Gray encountered the same rhetoric in Seattle, but said it faded away after residents found safety improvements and cycling infrastructure didn’t add to congestion, but did reduce the number of injuries and deaths on the road.
“Not everyone is convinced by data, but if you can demonstrate that the changes you’ve made have had some impact, you start to see the pace of change increase,” she said.
“Get ‘er done”
Gray acknowledged that transportation planning in Toronto will be different than in many U.S. cities, where planners have more delegated authority, and municipal politicians can change the rules of the road without having to ask the state government for permission.
“It seems like there’s a lot of process to get things done. Not in a bad way, it’s just the way it is here,” she said.
To help Toronto’s roads accelerate into the 21st century, Gray called for more pilot projects in the city – such as the Bloor bike lanes, or the proposed dedicated streetcar lane on King Street – which would let residents see the positive effects of change before committing to it.
Transportation “rock stars”
Gray said she takes her cues from two “rock star” U.S. transportation planners.

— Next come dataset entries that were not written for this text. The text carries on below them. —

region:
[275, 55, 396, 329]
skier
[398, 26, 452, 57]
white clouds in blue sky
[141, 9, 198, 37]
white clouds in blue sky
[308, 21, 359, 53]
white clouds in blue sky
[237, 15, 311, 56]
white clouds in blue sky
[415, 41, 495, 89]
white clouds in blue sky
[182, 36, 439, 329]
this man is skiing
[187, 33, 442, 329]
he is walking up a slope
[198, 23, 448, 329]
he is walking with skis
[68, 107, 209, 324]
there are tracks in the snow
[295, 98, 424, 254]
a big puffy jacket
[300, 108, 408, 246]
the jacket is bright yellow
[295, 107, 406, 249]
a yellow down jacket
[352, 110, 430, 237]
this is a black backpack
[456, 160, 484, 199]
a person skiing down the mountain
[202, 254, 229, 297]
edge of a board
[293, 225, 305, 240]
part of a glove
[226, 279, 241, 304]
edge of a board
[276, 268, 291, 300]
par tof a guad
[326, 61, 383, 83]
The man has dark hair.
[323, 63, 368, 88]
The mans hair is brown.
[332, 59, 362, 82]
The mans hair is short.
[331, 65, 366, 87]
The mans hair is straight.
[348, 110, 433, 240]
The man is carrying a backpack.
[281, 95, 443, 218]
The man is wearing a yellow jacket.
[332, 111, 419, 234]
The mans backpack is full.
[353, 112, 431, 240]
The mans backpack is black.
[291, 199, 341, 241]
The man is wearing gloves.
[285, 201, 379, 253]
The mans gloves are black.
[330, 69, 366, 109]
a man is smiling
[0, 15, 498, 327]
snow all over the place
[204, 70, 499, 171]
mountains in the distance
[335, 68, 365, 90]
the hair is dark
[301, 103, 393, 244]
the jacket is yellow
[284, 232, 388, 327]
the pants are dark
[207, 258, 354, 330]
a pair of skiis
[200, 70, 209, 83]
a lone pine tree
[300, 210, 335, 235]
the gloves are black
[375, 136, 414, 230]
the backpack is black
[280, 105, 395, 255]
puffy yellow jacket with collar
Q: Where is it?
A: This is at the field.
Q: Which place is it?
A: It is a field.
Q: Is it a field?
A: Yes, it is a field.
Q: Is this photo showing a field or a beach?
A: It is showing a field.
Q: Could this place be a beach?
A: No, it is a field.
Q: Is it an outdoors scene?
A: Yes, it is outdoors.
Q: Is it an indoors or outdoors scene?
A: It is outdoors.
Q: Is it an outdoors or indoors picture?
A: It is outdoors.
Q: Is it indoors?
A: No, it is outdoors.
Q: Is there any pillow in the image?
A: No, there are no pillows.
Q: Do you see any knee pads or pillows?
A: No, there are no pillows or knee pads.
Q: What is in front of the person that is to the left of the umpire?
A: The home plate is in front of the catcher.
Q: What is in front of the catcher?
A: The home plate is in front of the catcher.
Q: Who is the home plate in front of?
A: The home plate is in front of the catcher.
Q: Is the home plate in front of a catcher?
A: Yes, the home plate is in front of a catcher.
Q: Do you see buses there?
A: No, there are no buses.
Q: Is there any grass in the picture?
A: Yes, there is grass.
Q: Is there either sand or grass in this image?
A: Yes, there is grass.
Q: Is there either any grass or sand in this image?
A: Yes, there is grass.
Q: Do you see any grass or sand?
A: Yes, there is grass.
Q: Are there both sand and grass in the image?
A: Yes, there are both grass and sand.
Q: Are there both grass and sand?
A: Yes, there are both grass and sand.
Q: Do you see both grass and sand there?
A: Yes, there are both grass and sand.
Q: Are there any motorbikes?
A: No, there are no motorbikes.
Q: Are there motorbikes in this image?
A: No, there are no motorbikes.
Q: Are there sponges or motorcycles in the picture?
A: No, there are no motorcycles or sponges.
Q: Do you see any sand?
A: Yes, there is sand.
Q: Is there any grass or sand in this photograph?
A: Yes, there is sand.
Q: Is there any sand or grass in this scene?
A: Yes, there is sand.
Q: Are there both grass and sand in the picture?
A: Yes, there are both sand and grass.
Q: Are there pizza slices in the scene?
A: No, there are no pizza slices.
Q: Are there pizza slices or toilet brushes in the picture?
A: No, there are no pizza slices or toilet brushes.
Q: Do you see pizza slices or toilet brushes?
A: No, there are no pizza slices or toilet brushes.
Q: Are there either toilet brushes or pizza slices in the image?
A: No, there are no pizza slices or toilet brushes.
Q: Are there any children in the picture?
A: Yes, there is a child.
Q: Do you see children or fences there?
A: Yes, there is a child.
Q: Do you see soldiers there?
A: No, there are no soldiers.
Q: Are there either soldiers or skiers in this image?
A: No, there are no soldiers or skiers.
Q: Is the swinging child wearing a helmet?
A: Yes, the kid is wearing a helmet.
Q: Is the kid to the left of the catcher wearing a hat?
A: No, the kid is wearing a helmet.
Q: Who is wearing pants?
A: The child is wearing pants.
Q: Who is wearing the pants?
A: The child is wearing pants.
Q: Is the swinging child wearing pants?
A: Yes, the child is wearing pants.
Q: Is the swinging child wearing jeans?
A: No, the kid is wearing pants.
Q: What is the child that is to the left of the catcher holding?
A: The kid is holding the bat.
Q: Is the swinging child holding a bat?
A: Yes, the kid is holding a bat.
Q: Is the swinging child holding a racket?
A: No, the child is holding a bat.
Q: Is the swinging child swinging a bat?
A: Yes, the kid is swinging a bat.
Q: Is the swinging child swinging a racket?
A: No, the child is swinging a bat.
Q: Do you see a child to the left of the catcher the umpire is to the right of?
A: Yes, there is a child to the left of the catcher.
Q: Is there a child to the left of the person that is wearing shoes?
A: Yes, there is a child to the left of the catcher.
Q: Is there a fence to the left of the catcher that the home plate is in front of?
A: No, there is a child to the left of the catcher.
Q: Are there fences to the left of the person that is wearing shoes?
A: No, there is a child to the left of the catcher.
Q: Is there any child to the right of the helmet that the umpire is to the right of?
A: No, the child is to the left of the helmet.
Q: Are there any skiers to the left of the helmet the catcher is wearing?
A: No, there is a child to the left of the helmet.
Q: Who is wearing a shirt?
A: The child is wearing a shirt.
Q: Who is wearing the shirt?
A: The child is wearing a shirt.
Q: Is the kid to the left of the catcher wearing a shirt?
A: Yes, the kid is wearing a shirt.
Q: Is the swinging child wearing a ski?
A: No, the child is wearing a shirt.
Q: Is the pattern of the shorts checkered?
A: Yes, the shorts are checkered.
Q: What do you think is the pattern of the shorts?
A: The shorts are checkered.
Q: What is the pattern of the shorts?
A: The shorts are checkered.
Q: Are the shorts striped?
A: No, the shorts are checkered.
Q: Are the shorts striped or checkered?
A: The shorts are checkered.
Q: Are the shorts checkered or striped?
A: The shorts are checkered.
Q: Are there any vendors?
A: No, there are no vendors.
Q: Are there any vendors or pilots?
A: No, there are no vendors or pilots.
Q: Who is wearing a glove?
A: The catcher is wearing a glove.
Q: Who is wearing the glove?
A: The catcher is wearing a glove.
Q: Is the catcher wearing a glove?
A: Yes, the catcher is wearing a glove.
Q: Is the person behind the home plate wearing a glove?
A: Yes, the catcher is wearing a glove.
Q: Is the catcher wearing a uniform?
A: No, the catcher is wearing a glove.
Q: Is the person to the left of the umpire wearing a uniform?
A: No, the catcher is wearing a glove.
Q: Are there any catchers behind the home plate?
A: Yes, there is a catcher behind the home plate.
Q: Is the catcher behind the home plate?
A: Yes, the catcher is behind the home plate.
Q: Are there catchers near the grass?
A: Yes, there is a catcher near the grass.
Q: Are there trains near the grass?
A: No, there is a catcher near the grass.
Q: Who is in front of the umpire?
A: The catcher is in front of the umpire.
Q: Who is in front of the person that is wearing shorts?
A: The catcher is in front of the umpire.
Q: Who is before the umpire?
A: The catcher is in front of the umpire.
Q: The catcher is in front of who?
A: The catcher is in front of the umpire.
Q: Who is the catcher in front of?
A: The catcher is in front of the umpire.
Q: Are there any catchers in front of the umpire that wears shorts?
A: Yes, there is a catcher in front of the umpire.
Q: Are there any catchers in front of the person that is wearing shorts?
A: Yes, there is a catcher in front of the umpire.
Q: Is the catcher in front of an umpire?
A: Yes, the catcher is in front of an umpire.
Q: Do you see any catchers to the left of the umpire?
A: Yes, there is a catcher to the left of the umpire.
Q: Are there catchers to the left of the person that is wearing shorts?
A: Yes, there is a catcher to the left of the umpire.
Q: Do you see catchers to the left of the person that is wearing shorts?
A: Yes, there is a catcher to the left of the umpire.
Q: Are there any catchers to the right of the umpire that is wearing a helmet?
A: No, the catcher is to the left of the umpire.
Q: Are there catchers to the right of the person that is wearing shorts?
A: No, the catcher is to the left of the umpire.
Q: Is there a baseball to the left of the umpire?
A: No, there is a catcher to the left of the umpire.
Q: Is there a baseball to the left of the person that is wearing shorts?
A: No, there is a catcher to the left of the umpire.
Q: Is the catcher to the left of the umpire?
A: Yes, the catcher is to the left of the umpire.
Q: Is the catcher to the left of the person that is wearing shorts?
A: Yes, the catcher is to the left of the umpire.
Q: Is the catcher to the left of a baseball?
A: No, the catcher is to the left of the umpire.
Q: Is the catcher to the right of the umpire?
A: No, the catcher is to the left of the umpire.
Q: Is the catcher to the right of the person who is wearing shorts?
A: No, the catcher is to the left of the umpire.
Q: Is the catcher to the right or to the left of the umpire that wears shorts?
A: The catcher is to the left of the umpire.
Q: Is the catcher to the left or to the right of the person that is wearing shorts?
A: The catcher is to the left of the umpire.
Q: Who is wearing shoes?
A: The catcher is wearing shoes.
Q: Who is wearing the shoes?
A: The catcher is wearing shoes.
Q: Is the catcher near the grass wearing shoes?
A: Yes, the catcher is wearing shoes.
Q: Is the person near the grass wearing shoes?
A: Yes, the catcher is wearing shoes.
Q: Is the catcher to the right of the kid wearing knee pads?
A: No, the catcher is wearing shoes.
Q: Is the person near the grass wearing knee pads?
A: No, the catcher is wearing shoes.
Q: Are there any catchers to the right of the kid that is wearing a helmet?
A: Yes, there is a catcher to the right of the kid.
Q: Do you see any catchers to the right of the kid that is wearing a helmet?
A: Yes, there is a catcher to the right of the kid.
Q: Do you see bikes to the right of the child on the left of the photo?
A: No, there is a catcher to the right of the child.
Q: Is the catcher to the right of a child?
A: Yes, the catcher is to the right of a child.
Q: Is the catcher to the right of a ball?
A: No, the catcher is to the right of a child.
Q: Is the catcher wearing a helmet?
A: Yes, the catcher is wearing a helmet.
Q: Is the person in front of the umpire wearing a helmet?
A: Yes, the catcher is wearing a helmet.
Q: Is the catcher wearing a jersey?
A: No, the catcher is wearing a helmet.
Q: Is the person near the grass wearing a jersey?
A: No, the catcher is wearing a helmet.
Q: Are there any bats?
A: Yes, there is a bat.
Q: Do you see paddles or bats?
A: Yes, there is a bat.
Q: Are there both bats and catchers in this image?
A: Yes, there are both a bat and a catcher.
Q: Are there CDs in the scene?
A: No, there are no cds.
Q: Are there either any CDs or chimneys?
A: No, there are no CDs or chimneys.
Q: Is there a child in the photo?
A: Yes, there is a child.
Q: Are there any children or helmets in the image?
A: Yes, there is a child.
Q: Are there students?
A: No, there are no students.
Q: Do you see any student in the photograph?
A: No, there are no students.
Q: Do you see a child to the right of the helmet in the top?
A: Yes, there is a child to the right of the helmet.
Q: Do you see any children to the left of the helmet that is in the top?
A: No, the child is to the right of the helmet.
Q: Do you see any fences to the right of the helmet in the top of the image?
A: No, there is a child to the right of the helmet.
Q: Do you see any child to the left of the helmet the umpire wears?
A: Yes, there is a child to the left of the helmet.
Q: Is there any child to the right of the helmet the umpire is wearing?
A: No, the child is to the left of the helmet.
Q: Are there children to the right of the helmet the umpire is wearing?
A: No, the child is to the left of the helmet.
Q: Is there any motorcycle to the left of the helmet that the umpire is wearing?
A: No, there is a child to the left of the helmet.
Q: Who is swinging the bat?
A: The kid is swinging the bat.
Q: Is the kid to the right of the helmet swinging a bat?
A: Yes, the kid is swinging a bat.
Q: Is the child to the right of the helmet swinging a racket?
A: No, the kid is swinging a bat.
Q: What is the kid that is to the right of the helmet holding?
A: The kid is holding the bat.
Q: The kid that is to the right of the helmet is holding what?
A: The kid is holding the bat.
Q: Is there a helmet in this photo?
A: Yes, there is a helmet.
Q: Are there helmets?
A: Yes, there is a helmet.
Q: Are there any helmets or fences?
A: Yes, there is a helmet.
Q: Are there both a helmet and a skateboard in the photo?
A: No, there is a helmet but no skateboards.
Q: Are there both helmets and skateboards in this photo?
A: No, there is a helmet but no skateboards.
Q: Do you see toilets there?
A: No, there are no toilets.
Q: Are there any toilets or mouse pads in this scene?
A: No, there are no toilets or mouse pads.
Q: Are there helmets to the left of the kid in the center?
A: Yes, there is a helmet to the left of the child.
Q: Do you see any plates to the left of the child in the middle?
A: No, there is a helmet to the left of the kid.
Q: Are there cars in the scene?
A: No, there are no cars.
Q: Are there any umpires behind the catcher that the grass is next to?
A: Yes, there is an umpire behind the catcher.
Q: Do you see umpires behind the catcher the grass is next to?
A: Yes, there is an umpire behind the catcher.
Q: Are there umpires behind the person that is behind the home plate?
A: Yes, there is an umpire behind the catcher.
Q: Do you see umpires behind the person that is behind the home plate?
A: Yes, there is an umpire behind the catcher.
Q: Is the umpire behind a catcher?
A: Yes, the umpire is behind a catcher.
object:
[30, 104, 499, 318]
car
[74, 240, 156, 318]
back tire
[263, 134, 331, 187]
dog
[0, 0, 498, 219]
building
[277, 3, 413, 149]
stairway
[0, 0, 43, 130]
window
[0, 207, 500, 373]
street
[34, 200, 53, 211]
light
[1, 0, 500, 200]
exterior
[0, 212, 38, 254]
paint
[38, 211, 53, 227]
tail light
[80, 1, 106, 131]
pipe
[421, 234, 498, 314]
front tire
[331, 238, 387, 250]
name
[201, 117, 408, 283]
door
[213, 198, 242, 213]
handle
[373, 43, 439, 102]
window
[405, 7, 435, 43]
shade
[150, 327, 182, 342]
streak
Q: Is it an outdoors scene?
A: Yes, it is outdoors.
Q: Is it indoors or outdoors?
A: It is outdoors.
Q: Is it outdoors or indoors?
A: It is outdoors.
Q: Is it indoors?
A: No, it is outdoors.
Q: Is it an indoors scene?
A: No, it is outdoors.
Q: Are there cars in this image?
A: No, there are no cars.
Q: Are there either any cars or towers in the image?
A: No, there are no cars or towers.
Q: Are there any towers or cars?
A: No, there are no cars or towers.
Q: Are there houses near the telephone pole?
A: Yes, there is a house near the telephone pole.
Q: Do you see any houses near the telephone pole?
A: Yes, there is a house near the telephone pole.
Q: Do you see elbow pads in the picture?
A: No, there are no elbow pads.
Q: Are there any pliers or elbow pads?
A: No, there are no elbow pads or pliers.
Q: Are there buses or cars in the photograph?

The first, Janette Sadik-Khan, is the former commissioner of New York’s Department of Transportation. She famously converted a number of popular roads in the city – including Times Square – into pedestrian-only plazas.
“Janette really showed what you can do quickly and inexpensively when engineering and planning needs meet,” Gray said.
The second is Grace Crunican, Gray’s former boss in Seattle and the current head of the Bay Area Rapid Transit system (BART) in San Francisco. Gray said Crunican taught her about the importance of partnering across disciplines.
“Janette and Grace came about in at about the same time with a similar mission: to create safer cities around transportation and to be innovative and creative and not be content with what had happened over the last 50 years,” Gray said.